3. In describing math purely as a soul-uplifting pursuit of beautiful patterns, Lockhart leaves open the question of why, in that case, it’s been in bed with science and technology throughout its history—not merely for the education bureaucrats but for Archimedes, Newton, and Gauss. (Of course, like most relationships, this one is not without its sniping feuds.) Personally I have no problem with teachers who want to recognize and celebrate that aspect of math, provided the students respond to it. “So you say you want theorems that are not only beautiful, but also inspired by physics or economics or cryptography? Line up then, because here comes a heaping helping of them…”

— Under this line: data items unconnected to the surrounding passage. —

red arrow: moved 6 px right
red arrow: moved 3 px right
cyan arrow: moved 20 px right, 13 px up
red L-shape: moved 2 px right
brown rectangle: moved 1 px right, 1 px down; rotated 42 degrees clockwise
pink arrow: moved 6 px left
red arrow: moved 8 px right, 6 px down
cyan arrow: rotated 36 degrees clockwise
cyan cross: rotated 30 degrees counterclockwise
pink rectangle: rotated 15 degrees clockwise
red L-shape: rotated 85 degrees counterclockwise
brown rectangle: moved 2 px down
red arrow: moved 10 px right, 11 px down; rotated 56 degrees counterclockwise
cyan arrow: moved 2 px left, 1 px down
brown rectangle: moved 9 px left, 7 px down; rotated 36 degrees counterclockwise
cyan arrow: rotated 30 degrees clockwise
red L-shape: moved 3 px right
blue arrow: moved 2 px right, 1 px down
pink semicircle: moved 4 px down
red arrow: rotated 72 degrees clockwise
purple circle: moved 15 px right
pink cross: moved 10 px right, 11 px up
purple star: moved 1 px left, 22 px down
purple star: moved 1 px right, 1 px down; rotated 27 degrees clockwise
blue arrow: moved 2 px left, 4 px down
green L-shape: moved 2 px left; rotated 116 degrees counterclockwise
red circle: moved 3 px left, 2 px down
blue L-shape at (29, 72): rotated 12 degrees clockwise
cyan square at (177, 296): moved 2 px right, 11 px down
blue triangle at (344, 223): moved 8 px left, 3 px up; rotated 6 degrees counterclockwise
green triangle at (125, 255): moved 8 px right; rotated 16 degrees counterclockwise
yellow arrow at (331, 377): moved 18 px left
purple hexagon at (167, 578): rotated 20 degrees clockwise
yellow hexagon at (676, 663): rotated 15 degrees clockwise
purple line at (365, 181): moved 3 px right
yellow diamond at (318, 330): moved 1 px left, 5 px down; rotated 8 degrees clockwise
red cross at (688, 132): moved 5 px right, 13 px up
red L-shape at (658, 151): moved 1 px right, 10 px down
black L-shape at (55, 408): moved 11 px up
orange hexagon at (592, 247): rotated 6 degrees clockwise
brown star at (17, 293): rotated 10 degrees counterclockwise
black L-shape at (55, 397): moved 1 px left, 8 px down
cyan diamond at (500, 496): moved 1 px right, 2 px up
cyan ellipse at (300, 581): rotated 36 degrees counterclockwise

4. Lockhart doesn’t address an interesting problem that’s arisen in my own teaching over the last few years. Namely, what happens when you try to teach as he advocates—with history and philosophy and challenging puzzles and arguments about the definitions and improvisation and digressions—but the students want more structure and drill and routine? Should you deny it to them? (For myself, I concluded that brains come in different types, and that it would be presumptuous to assume a teaching style that wouldn’t work for me can’t possibly work for anyone else. Still, before beginning a traditional rote drill session, it’s probably a good idea for all parties involved to agree on a safe-word.)
In the end, Lockhart’s lament is subversive, angry, and radical … but if you know anything about math and anything about K-12 “education” (at least in the United States), I defy you to read it and find a single sentence that isn’t permeated, suffused, soaked, and encrusted with truth.